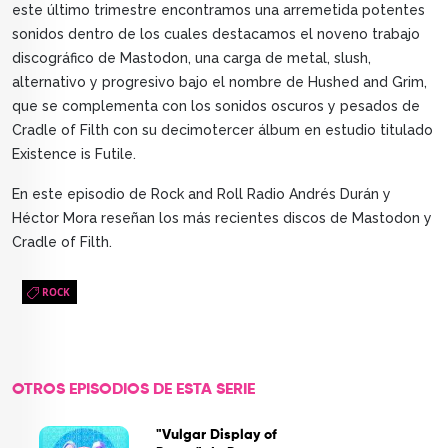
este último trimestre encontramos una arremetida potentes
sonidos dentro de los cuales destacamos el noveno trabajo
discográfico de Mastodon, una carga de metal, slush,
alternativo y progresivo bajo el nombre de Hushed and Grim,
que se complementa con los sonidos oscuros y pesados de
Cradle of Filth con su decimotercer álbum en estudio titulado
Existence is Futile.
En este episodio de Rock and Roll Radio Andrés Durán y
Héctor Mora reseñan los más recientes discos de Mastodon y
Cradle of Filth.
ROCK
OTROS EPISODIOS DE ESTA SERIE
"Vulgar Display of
━━━━━━━━━━━━━━━━━━━━━━━━━━━━━━
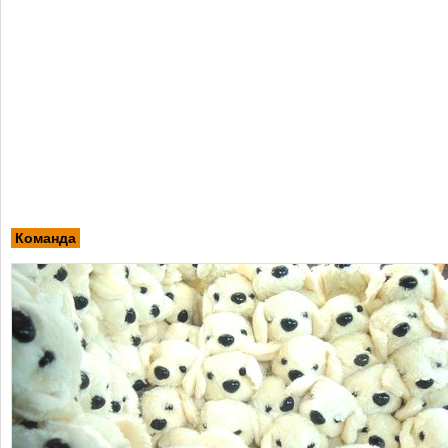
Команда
━━━━━━━━━━━━━━━━━━━━━━━━━━━━━━
TO DO — Which lines of the data contain "Mastodon"? Copy them all.

EXERCISE RESPONSE —
discográfico de Mastodon, una carga de metal, slush,
Héctor Mora reseñan los más recientes discos de Mastodon y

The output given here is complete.